Aufgabenliste
• 1. Mit welchem Slogan wirbt die SVP laut dem Textauszug für ihre Initiative?
• 2. Gib den Inhalt des Textauszugs in zwei Sätzen wieder.

Textauszug
Wie immer bei wichtigen Abstimmungen, die von der SVP lanciert werden, ist ihr propagandistische Aufhänger gut gewählt: „Masslosigkeit schadet!“ Niemand mag dem widersprechen. Schon sind die Schnellentschiedenen am Ausfüllen des Stimmzettels. Doch seit Daniel Kahneman, der Nobelpreisträger, in seinem Bestseller „THINKING, FAST + SLOW“ darauf hingewiesen hat, dass diese schnellen Entscheidungen sehr oft falsch wären, ist Vorsicht geboten.
Zur Erinnerung seine Rechenaufgabe:
Ein Baseballschläger und ein Baseball kosten einen Dollar 10 cents.
Der Schläger kostet einen Dollar mehr als der Ball.
Wieviel kostet der Ball? (Lösung am Schluss*).
Es lohnt sich, gründlich über die Argumente für oder gegen die Initiative nachzudenken. Denn zweifellos haben Befürworter und Gegner zum Teil gute Argumente, wenn sich auch nicht wenige dieser „Beweise“ nicht erhärten lassen. Zu oft werden offensichtliche oder vermutete Zusammenhänge (falsch) konstruiert, fusst die Ursache/Wirkungstheorie auf stark vereinfachten oder „gesteuerten“ Prämissen oder werden sie aus gutem Grund übersehen. Vorsicht ist zudem geboten bei den guten Ratschlägen der Staatsgläubigen, die mit neuen Vorschriften „Lösungen“ anpeilen.

Rohdaten
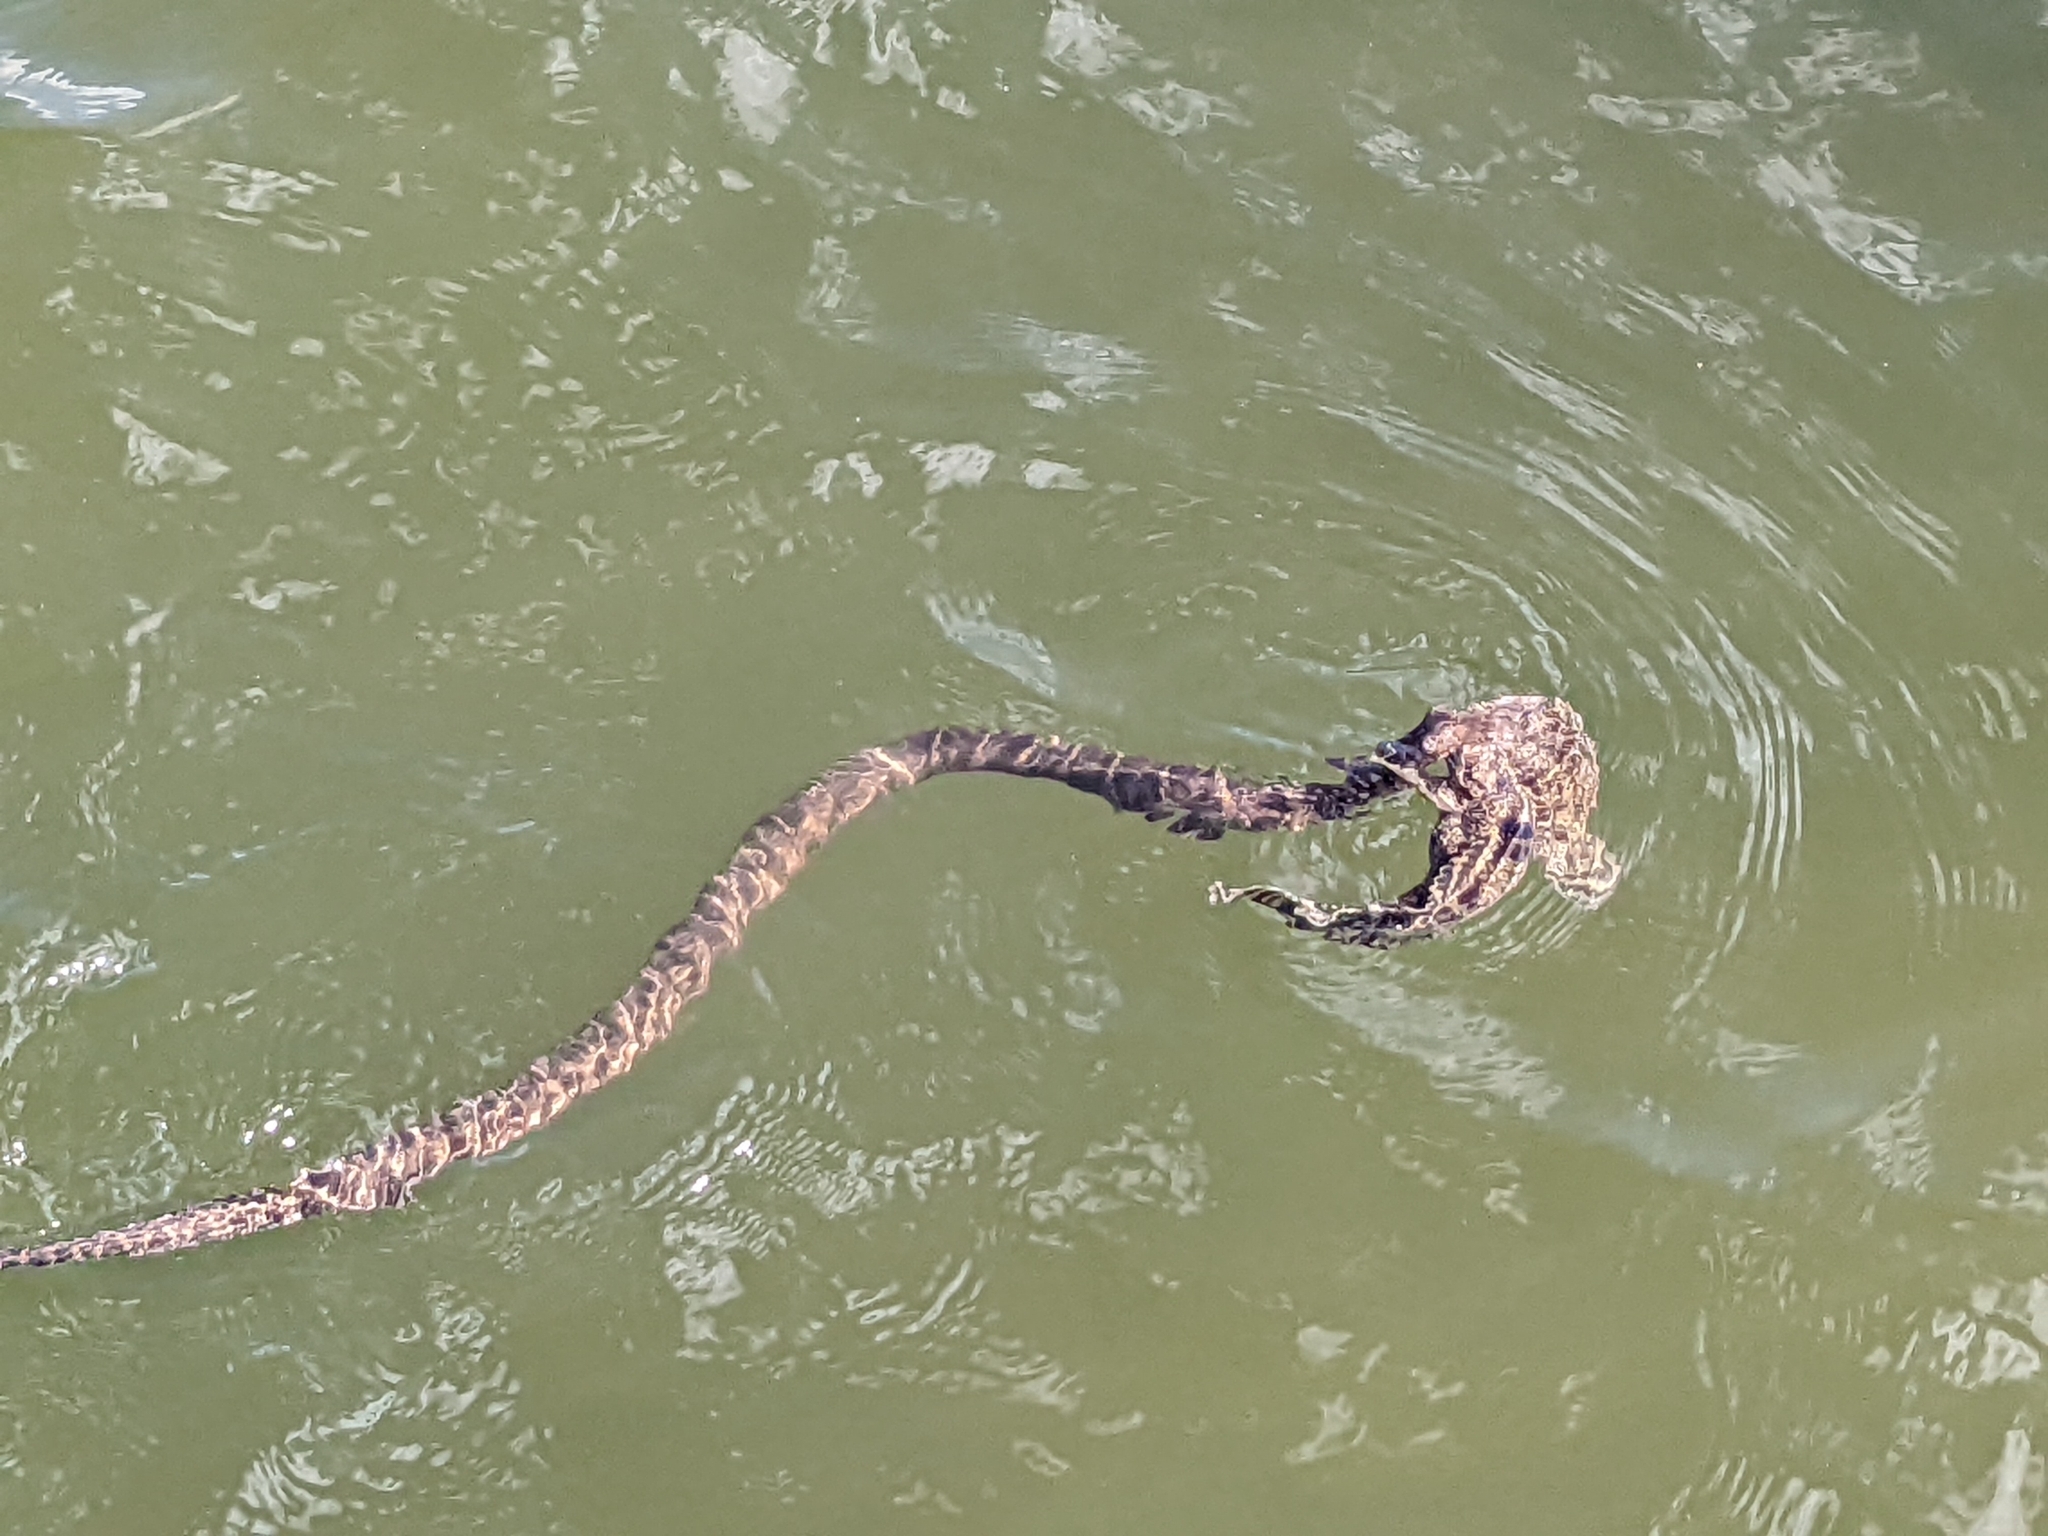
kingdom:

Antworten
• 1. „Masslosigkeit schadet!“

• 2. Die SVP hat für ihre Initiative mit „Masslosigkeit schadet!“ einen gut gewählten Aufhänger, doch seit Daniel Kahneman darauf hingewiesen hat, dass schnelle Entscheidungen sehr oft falsch sind, ist Vorsicht geboten. Es lohnt sich, gründlich über die Argumente von Befürwortern und Gegnern nachzudenken, denn manche ihrer „Beweise“ lassen sich nicht erhärten, und Zusammenhänge werden oft falsch konstruiert.